An interdisciplinary conference on the history of the welfare state this weekend will celebrate the career of Canadian Studies professor James Struthers.
The Future History of the Welfare State will be held March 6 and 7, 2015, at Catherine Parr Traill College in honour Professor Struthers, who retired in 2014 after 37 years of service to Trent.
Professor Struthers was a founding figure in historical scholarship on the Canadian welfare state, having completed his PhD on the politics of unemployment in Canada at the University of Toronto in 1979.
He revised the dissertation into a book, No Fault of Their Own: Unemployment and the Canadian Welfare State, 1914-1941. His second book, The Limits of Affluence: Welfare in Ontario, 1920-1970, traced the development of welfare policy in Ontario.
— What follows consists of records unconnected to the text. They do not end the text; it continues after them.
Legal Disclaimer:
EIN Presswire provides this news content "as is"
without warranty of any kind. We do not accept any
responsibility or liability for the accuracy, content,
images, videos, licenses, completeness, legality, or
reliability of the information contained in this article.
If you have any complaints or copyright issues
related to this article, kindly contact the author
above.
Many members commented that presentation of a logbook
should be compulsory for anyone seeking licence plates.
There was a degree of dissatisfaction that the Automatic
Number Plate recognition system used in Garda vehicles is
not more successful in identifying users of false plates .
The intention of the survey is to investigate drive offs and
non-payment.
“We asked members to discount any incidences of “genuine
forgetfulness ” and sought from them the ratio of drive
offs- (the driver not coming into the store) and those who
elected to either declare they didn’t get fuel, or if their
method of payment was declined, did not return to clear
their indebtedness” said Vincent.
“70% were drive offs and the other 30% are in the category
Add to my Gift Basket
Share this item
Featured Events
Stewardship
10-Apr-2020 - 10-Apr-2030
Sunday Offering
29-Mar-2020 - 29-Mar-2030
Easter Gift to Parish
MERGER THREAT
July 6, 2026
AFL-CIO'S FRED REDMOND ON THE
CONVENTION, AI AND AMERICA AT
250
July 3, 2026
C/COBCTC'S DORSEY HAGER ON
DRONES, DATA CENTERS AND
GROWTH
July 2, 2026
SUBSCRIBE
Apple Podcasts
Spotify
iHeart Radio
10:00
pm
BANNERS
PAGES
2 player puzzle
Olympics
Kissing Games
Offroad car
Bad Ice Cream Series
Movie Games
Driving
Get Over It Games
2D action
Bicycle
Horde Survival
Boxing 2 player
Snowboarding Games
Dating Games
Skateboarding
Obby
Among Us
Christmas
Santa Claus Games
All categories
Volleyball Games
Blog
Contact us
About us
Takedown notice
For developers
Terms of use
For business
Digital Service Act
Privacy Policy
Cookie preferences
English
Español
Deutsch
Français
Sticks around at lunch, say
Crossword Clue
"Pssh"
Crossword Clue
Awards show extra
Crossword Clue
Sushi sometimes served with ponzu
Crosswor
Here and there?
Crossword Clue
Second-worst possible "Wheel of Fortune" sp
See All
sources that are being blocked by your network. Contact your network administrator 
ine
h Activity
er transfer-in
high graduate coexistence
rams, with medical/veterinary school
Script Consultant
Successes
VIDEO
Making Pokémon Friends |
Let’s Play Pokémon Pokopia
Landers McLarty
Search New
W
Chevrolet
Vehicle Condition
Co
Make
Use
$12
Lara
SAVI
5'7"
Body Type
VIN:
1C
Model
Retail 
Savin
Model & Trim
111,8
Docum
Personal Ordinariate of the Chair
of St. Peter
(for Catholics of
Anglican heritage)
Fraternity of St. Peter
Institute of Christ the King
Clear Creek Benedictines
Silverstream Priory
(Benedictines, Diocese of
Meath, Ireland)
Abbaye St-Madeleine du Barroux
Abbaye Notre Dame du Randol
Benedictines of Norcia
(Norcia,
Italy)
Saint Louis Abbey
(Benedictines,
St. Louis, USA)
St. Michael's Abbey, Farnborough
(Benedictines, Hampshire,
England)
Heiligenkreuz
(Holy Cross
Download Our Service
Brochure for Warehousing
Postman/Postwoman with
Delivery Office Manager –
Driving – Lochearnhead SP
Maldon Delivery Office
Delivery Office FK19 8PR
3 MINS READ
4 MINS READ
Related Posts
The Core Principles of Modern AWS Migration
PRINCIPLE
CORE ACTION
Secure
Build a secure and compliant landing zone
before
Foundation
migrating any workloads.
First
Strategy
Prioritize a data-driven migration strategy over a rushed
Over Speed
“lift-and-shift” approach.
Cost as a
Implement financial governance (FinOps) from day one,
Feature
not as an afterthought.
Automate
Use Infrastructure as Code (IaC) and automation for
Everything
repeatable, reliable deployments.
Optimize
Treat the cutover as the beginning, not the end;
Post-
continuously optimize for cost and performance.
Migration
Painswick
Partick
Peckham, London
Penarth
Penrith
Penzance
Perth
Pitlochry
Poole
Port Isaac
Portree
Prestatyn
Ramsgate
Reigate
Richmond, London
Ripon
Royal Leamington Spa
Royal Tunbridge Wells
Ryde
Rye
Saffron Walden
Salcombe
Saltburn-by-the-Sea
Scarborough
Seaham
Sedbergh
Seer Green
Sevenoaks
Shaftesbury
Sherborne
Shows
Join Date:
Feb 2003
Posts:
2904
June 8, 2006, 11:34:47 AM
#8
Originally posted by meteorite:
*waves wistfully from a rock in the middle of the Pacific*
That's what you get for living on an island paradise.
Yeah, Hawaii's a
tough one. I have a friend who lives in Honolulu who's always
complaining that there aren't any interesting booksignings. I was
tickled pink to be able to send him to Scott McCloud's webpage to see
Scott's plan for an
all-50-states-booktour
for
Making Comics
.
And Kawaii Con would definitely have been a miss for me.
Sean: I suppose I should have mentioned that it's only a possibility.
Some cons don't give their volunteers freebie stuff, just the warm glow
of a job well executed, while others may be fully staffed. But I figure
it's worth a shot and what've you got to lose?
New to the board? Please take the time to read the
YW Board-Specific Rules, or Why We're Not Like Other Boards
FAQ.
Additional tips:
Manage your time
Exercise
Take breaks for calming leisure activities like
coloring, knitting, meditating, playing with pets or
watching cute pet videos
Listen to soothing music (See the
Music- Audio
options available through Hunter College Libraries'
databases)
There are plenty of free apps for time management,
Struthers was hired by Trent’s Canadian Studies program as a lecturer in 1977 and promoted to Assistant Professor after completing his doctorate in 1979. He taught courses on social policy, multiculturalism, and the history of Ontario.
The conference will feature leading scholars from across Canada discussing their current research projects and reflecting on emerging directions in the field of welfare state history.
Among the twelve presenters are two Trent alumni, Penny Bryden of the University of Victoria and Suzanne Morton of McGill University in Montreal.
Professor Struthers’s influence has extended widely, and his scholarship continues to serve as a model for historians seeking to place the development of relations of care in a wider social context.
The conference is open to the public. Admission is free.